MARIE-PHILIPPE JONCHERAY Un dernier mot rien que pour vous
Notre autrice du mois nous livre un dernier mot, pour la fin de son cycle sur Litzic.
Nous la remercions chaleureusement pour sa participation, son implication. Nous avons aimé vous faire découvrir son univers que vous pouvez retrouver aux liens suivants : son interview, le chapitre 38 de son roman La mécanique du désir, la chronique de ce roman, la chronique de sa nouvelle Dans la forêt profonde. Nous souhaitons une très belle suite de carrière à Marie-Philippe, suite que nous ne manquerons pas de partager avec vous. Nous vous laissons avec ce mot de la fin qui, nous n’en doutons pas, restera gravé quelque part dans votre mémoire.
Le mot de fin me rappelle la chanson de Léo Ferré « quand c’est fini N-I ni-ni ça recommence ».

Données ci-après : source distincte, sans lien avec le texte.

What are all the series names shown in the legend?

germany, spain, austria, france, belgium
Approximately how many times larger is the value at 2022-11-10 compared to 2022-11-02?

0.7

Quand quelque chose se termine, que ce soit un texte, une histoire, une aventure, une œuvre, quelque chose commence, quelque chose s’ouvre qui est un prolongement de la précédente, en continuation ou en rupture, de façon plutôt dialectique et ainsi se tissent les fils de toutes les choses que je vis et que j’écris. Je vis dans la rémanence de choses apparemment évanouies, disparues. Comme lorsque je cesse de voir un ami, continue en moi en sourdine ma conversation avec lui, qui à un moment remonte à la surface et je reprends contact avec lui. Rien ne s’arrête, rien ne disparaît, tout se transforme et moi-même je suis en métamorphose permanente, devant faire de la vie avec tout ce qui s’éteint sans cesse.

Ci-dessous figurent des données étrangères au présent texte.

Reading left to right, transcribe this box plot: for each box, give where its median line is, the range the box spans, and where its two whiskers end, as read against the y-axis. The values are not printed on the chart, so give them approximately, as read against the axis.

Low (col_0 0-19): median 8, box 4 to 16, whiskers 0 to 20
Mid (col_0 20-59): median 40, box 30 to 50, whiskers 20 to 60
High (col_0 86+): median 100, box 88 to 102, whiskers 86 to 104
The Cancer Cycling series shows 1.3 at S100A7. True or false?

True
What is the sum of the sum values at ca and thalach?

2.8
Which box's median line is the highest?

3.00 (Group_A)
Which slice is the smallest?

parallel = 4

Je sais que j’ai terminé un texte lorsqu’il ne me pose plus de question, lorsque le dialogue se tarit. Je n’ai plus envie de lui. Alors j’ai l’impression de l’oublier. Et un autre texte, une autre histoire a déjà commencé à pousser ses ramifications en moi qu’il devient urgent de considérer, de traiter, pour voir si ça peut constituer un nouveau projet à mener à bien, qui sera assez consistant pour me faire vivre quelques jours, semaines, années. Et si je relis un texte oublié depuis longtemps, je me rends compte que je ne l’ai pas oublié, qu’il a sédimenté, qu’il est toujours là vivace parmi mes obsessions, que j’en ai fait autre chose.

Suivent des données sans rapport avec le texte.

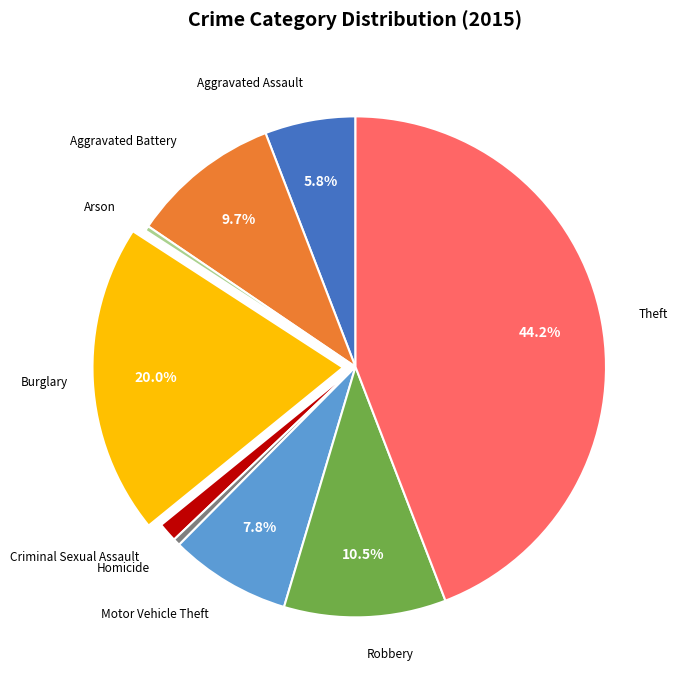

Is there any slice that represents more than half of the pie?

No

C’est un peu comme lorsque je finis de lire un roman que j’aime. Il y a d’abord un moment de silence où je reste dans son sillage, un silence extrêmement riche, je me sens habitée par le roman et puis je l’oublie, je n’y pense plus mais il est là, il fait partie de moi pour toujours. L’œuvre continue d’agir, de tisser ses fils en moi. Ces rémanences sont impossibles à cerner, à mesurer. Mais c’est ce qui me fait me sentir humaine, petit maillon de l’humanité.
Grâce aux œuvres d’art, ces fils se tissent en moi, se tissent chez les autres et nous relient les uns aux autres et j’aime savoir que ce que j’ai écrit y contribue, participe modestement de cette humanité en continuant d’exister quelque part. C’est mystérieux, silencieux et extrêmement puissant.